Scientists May Have Found a Way to Reverse Memory Loss in Aging Brains

Memory problems may not be an inevitable part of aging. New findings from Virginia Tech show that age-related memory loss is due to specific molecular changes in the brain and that fine-tuning these processes can help restore memory function.

In two complementary studies, Timothy Jarome, associate professor in the School of Animal Sciences at the College of Agriculture and Life Sciences, and his doctoral students used advanced gene-editing tools to specifically target these molecular changes and improve memory performance in older rats. Rats are often used as models to understand how memory declines with age.

Modifying Memory Pathways in the Hippocampus and Amygdala

“Memory loss affects more than one-third of people over the age of 70 and is a major risk factor for Alzheimer’s disease,” said Jarome, who is also affiliated with the School of Neuroscience. “This work shows that memory loss is linked to specific molecular changes that can be targeted. If we understand what’s going on at the molecular level, we can begin to understand what goes wrong in dementia and ultimately use that knowledge to develop new treatment approaches.”

In the first study, published in Neuroscience and led by Jarome and doctoral student Yeeun Bae, the researchers examined a molecular process called K63 polyubiquitination. This process acts like a tagging system that dictates how proteins in brain cells should behave. When it functions properly, it helps neurons communicate effectively and form memories. The researchers discovered that aging alters this process in two important brain regions. In the hippocampus, which is responsible for forming and retrieving memories, the level of K63 polyubiquitination increases with age. Using a gene editing system called CRISPR-dCas13, the team lowered this level and observed an improvement in memory in older rats.

In contrast, K63 polyubiquitination decreases with age in the amygdala, a region critical for emotional memory. When the researchers further reduced this activity, memory performance also improved. Together, these findings demonstrate the important functions of K63 polyubiquitination in the aging brain, according to the researchers. In both regions, the adjustment of this single molecular process contributed to memory improvement.
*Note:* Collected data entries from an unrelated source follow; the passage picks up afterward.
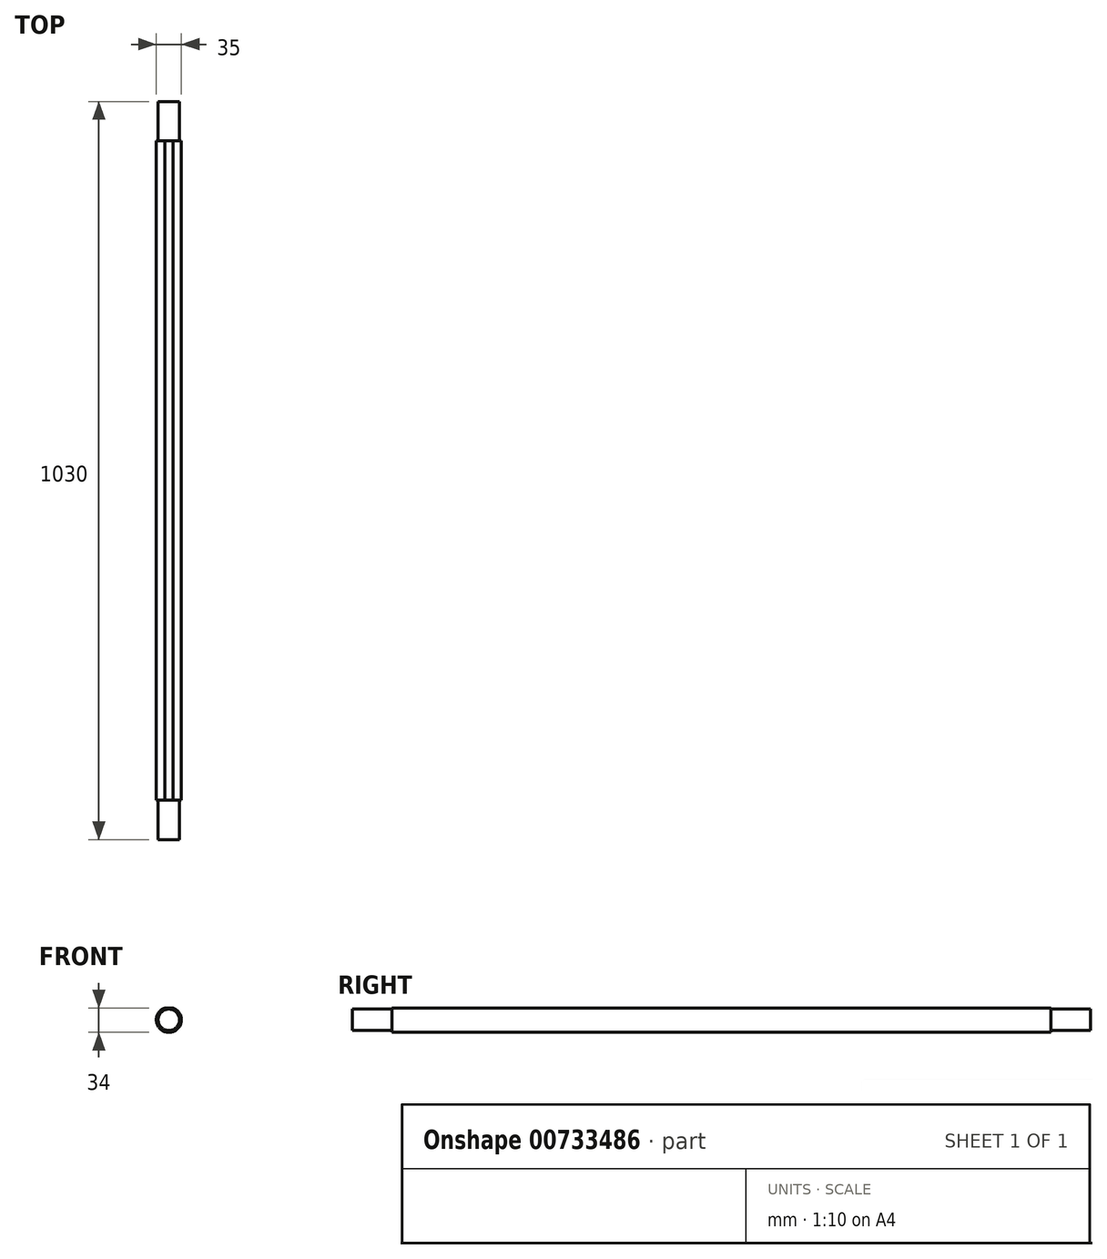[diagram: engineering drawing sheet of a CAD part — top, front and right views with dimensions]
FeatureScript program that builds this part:
annotation { "Feature Type Name" : "Feature", "Feature Type Description" : "" }
export const myFeature = defineFeature(function(context is Context, id is Id, definition is map)
    precondition{}
    {
        {
            var Q0;
            Q0=qCreatedBy(makeId("Front.planeOp"),FACE);
            var sketch = newSketch(context, id + "F0", { "sketchPlane" : qUnion([Q0])});
            skArc(sketch, "E0", {"start": v(-5.83, 16.5) * mm, "mid": v(0, -17.5) * mm, "end": v(5.83, 16.5) * mm});
            skLineSegment(sketch, "E1", {"start": v(-5.83, 16.5) * mm, "end": v(5.83, 16.5) * mm});
            skSolve(sketch);
        }
        {
            var Q0;
            Q0 = qSketchRegion(id + "F0", true);
            extrude(context, id + "F1", {"entities" : qUnion([Q0]), "depth" : 1030 * mm, "offsetDistance" : 25 * mm});
        }
        {
            var Q0;
            Q0=qCreatedBy(makeId("Front.planeOp"),FACE);
            var sketch = newSketch(context, id + "F2", { "sketchPlane" : qUnion([Q0])});
            skCircle(sketch, "E2", {"center": v(0, 0) * mm, "radius": 15 * mm});
            skCircle(sketch, "E3", {"center": v(0, 0) * mm, "radius": 17.5 * mm});
            skSolve(sketch);
        }
        {
            var Q0;
            Q0 = qSketchRegion(id + "F2", true);
            extrude(context, id + "F3", {"entities" : qUnion([Q0]), "operationType" : NewBodyOperationType.REMOVE, "depth" : 55 * mm, "offsetDistance" : 25 * mm});
        }
        {
            var Q0;
            Q0=makeQuery(id+"F1.opExtrude","CAP_FACE",FACE,{"disambiguationData":[OSD([sQuery(id+"F0.wireOp",EDGE,"E0"),sQuery(id+"F0.wireOp",EDGE,"E1")])],"isStart":false});
            var sketch = newSketch(context, id + "F4", { "sketchPlane" : qUnion([Q0])});
            skCircle(sketch, "E4", {"center": v(0, 0) * mm, "radius": 17.5 * mm});
            skCircle(sketch, "E5", {"center": v(0, 0) * mm, "radius": 15 * mm});
            skSolve(sketch);
        }
        {
            var Q0;
            Q0 = qSketchRegion(id + "F4", true);
            extrude(context, id + "F5", {"entities" : qUnion([Q0]), "operationType" : NewBodyOperationType.REMOVE, "oppositeDirection" : true, "depth" : 55 * mm, "offsetDistance" : 25 * mm});
        }
    });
Reactivating a Dormant Gene to Improve Memory

The second study, published in the Brain Research Bulletin and led by Jarome and doctoral student Shannon Kincaid, focused on IGF2, a growth factor gene known to support memory formation. As the brain ages, IGF2 activity declines because the gene is chemically silenced in the hippocampus. “IGF2 is one of the few genes in our DNA that is imprinted, meaning it is expressed from only one parental copy,” Jarome said. “When that single copy begins to decline with age, you lose its benefit.”

The team found that this shutdown occurs through DNA methylation, a natural process in which chemical tags are attached to the DNA, turning the gene off. Using the CRISPR-dCas9 gene editing system, they removed these tags and successfully reactivated IGF2. Older rats showed a marked improvement in their memory once the gene was reactivated. The researchers essentially reactivated the gene. When they did so, the older animals performed much better. Middle-aged animals that did not yet have memory problems were not affected, showing that timing plays a role. You have to intervene when things start to go wrong.

Multiple Molecular Systems Influence Brain Aging

Taken together, these studies show that memory loss in old age is not due to a single cause. Rather, multiple molecular systems are involved that change over time. “We tend to look at only one molecule at a time, but in reality, many things are happening simultaneously,” Jarome said. “If we want to understand why memory declines with age or why we develop Alzheimer’s disease, we need to look at the big picture.”

Both projects were spearheaded by doctoral researchers in Jarome’s lab and conducted in collaboration with Rosalind Franklin University, Indiana University, and Penn State University. Yeeun Bae led the K63 polyubiquitination study, while Shannon Kincaid led the IGF2 project. “These projects are representative of the type of collaborative research led by doctoral students that characterizes our work,” Jarome said. “Our students are deeply involved in designing experiments, analyzing data, and formulating the scientific questions we pursue. Everyone experiences some memory loss as they age. However, when this becomes abnormal, the risk of Alzheimer’s disease increases. We have learned that some of these changes can be corrected at the molecular level—and that opens up a path to potential treatments.”